The action starts 23 years on, when the world has changed and Chimneys is now too expensive for the family to maintain, but the ambitious and very dull politician George Lomax (Adam Godley) has offered to save it if Virginia, by some years his junior, accepts his proposal of marriage. Trouble is, she has just met and fallen in love with the dashing young Anthony Cade (Jonas Armstrong).

This being Agatha Christie (or at least a very loose adaptation, as she never appeared in the original story), those aren’t enough strands for us to unravel when someone is found deaded, in this case a mysterious Austrian Count (Anthony Higgins) who has specifically asked for a major international trade deal brokered by Lomax to be signed at Chimneys. There’s the chippy Miss Blenkinsopp (Ruth Jones), for one, from the newly created National Heritage who is very keen to get her hands on the property and is found snooping in the library; civil servant Bill Eversleigh (Mathew Horne), another would-be lover of Virginia; Virginia’s unmarried older sister, Bundle (Dervla Kirwan); and the family servant, Tredwell (Michelle Collins), who, Miss Marple soon realises, Has A Secret.

Chief Inspector Battle (Stephen Dillane) arrives from Scotland Yard to investigate and enlists Miss Marple’s help, but then two more deaths occur and lots of red herrings are released into this particular pond. The complicated plot includes a cache of love letters, coded messages, the cover-up of a death long ago and not one but two people with gambling debts.

As we eventually find the dastardly murderer, it all adds up to some nice light entertainment, of course, but by golly I wish everyone involved in The Secret of Chimneys could have given it even the faintest whiff of urgency.
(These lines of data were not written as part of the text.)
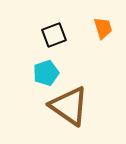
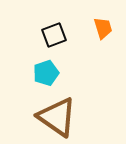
brown triangle: moved 12 px left, 11 px down
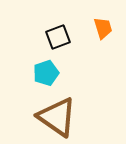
black square: moved 4 px right, 2 px down
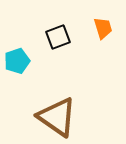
cyan pentagon: moved 29 px left, 12 px up
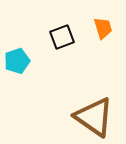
black square: moved 4 px right
brown triangle: moved 37 px right
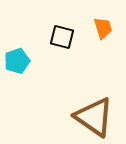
black square: rotated 35 degrees clockwise
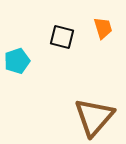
brown triangle: rotated 36 degrees clockwise
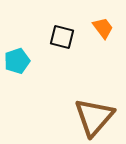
orange trapezoid: rotated 20 degrees counterclockwise
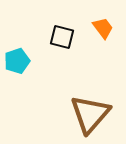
brown triangle: moved 4 px left, 3 px up
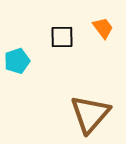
black square: rotated 15 degrees counterclockwise
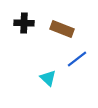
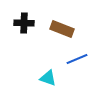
blue line: rotated 15 degrees clockwise
cyan triangle: rotated 24 degrees counterclockwise
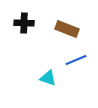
brown rectangle: moved 5 px right
blue line: moved 1 px left, 1 px down
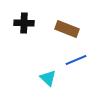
cyan triangle: rotated 24 degrees clockwise
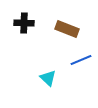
blue line: moved 5 px right
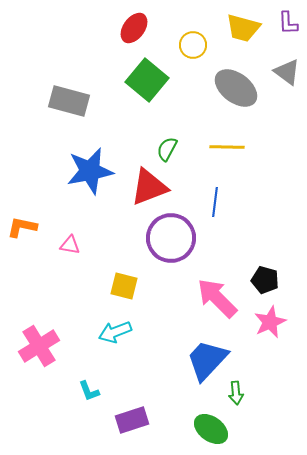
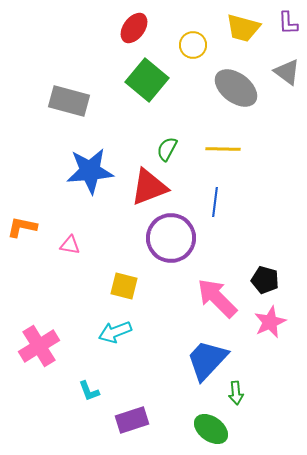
yellow line: moved 4 px left, 2 px down
blue star: rotated 6 degrees clockwise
The feature-length episode was wonderful to look at, but I’m afraid both Poirot and Marple mysteries on ITV now appear to have taken over from The Bill as the common entry on all British actors' CVs; nice little earners where they galumph about pretty locations and spout trite dialogue as they wait either to be bumped orf or reveal the reason they committed the murder.

Few actors in The Secret of Chimneys appeared to have invested even a minimal effort in their characterisations. Edward Fox, we all know, has been playing variations on his most famous role, the Duke of Windsor, for some time now (the BBC missed a trick in not asking him to appear in the updated Upstairs Downstairs, set in the mid 1930s), Charlotte Salt’s accent was nowhere near posh enough (in contrast to Dervla Kirwan’s spot-on "frightfully"), Michelle Collins was miscast and, fine actress though she is, I think Julia McKenzie is too young and sprightly for Miss Marple.

Perhaps I spent too much of my youth reading Agatha Christie, but I remember her books being page turners; here the story dragged and by the end I didn’t care who had bumped off the Count. Full marks to the location, wardrobe and make-up people, however, as not a cuff or coiffure was out of place.